Order Statistics

Statistical Foundations

order-statistics

quantiles

extremes

range

Distributions of the sorted sample and their role in quantile theory and robust estimation

Published

April 17, 2026

Introduction

Given a sample \(X_1, \ldots, X_n\), the order statistics are the sorted values \(X_{(1)} \leq X_{(2)} \leq \ldots \leq X_{(n)}\). They are the raw material for the median, the quantiles, the range, the IQR, and many non-parametric and robust methods. Their distributional theory provides exact confidence intervals for quantiles and limiting distributions for extremes – tools that analytical approaches to the mean cannot reach.

Prerequisites

The reader should know what a CDF and a PDF are, and should be comfortable with sort() and quantile() in R.

Theory

For iid \(X_i\) with CDF \(F\), the CDF of the \(k\)-th order statistic is

\[F_{X_{(k)}}(x) = \sum_{j=k}^n \binom{n}{j} F(x)^j [1 - F(x)]^{n-j}.\]

If \(F\) has density \(f\), the density of \(X_{(k)}\) is

\[f_{X_{(k)}}(x) = \frac{n!}{(k-1)!(n-k)!} F(x)^{k-1} [1 - F(x)]^{n-k} f(x).\]

The joint density of \(X_{(i)}\) and \(X_{(j)}\) for \(i < j\) has a similar combinatorial form.

Uniform case. If \(U_i \sim \text{Uniform}(0, 1)\), then \(U_{(k)} \sim \text{Beta}(k, n - k + 1)\) with mean \(k/(n+1)\). This is why plotting positions in Q-Q plots use \((k - 0.5)/n\) or \(k/(n+1)\) rather than \(k/n\).

Sample quantiles. For sample size \(n\), the sample \(p\)-quantile is usually defined as \(X_{(\lceil np \rceil)}\) or an interpolation between adjacent order statistics; R’s quantile() offers nine definitions via the type argument. The sample median is \(X_{((n+1)/2)}\) for odd \(n\).

Extremes. The distributions of \(X_{(1)}\) and \(X_{(n)}\) are of independent interest. For large \(n\), appropriately normalised extremes have limiting distributions (Gumbel, Frechet, or Weibull) given by extreme-value theory.

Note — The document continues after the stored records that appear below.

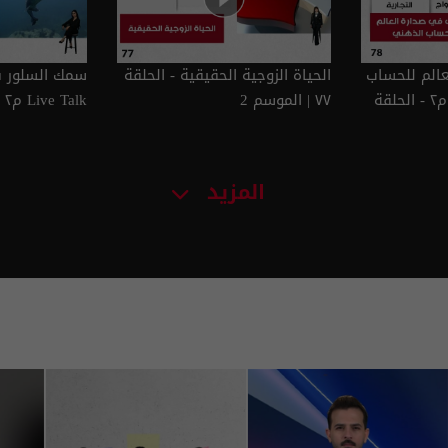
عالم للحساب
الحياة الزوجية الحقيقية - الحلقة
سمك السلور في
الذهني - Live Talk م٢ - الحلقة
٧٧ | الموسم 2
الموسم 2
المزيد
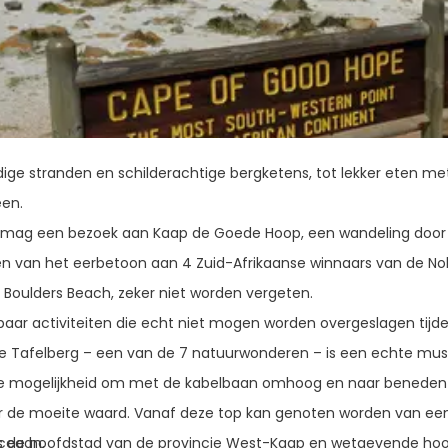
ige stranden en schilderachtige bergketens, tot lekker eten met 
een.
mag een bezoek aan Kaap de Goede Hoop, een wandeling door B
 van het eerbetoon aan 4 Zuid-Afrikaanse winnaars van de Nobe
j Boulders Beach, zeker niet worden vergeten.
n paar activiteiten die echt niet mogen worden overgeslagen ti
 Tafelberg – een van de 7 natuurwonderen – is een echte must-do
de mogelijkheid om met de kabelbaan omhoog en naar beneden 
er de moeite waard. Vanaf deze top kan genoten worden van een 
s de hoofdstad van de provincie West-Kaap en wetgevende hoof
ceaan.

Confidence intervals for quantiles. Because of the combinatorial form of the CDF of an order statistic, exact distribution-free CIs for a population quantile can be constructed: the interval \([X_{(i)}, X_{(j)}]\) has a known coverage probability for the \(p\)-quantile, regardless of \(F\).

Assumptions

The classical theory assumes iid observations; most of the formulas extend directly to exchangeable data. For dependent data, the distribution of order statistics is much more complicated.

R Implementation

library(ggplot2)

set.seed(2026)
n <- 20
p <- 0.75
reps <- 10000

sim_q <- replicate(reps, {
  x <- rnorm(n, mean = 50, sd = 10)
  sort(x)[ceiling(p * (n + 1))]
})

true_q <- qnorm(p, mean = 50, sd = 10)
c(empirical_mean = mean(sim_q),
  true           = true_q,
  empirical_SE   = sd(sim_q))

x <- rnorm(n, mean = 50, sd = 10)
sorted_x <- sort(x)
q05 <- binom.test(x = round(p * n), n = n, p = p)
k_lo <- qbinom(0.025, n, p)
k_hi <- qbinom(0.975, n, p) + 1
c(lower = sorted_x[k_lo], upper = sorted_x[min(k_hi, n)])

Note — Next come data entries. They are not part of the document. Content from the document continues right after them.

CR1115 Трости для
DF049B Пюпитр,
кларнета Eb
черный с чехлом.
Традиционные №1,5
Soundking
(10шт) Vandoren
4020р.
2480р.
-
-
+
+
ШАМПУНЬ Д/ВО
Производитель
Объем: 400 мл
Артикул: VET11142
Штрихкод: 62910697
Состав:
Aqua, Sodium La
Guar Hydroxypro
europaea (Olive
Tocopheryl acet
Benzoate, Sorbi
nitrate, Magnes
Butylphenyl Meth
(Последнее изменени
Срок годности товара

The first block simulates the sampling distribution of the 75th-percentile estimate. The second constructs a distribution-free CI for the population 75th percentile from binomial probabilities applied to ranks.

Output & Results

empirical_mean            true   empirical_SE
         56.13           56.74           3.01

lower  upper
54.17  72.81

The sample quantile is slightly biased in small samples (a known feature for definitions like type = 7); the distribution-free CI for the true quantile is wide but valid for any continuous distribution.

Interpretation

Order-statistic-based CIs are useful when the distribution of the data is unknown or clearly non-normal. Reporting “median survival 27 months (distribution-free 95% CI 22 to 31)” is an appropriate summary in survival analysis when the parametric form is in doubt.

Practical Tips

R’s quantile() default is type = 7; specify it explicitly if exact reproducibility across software is important.
For extreme-value inference (maxima, minima), do not rely on asymptotic normality; use extreme-value theory and the evd or extRemes packages.
Distribution-free CIs for quantiles are wide; they are the price of making no distributional assumption.
When the sample is small (\(n < 20\)), the set of achievable confidence levels for a distribution-free CI is discrete – you cannot always get exactly 95%.
Empirical CDFs, constructed from order statistics, are the basis of Kolmogorov-Smirnov tests and many other non-parametric procedures.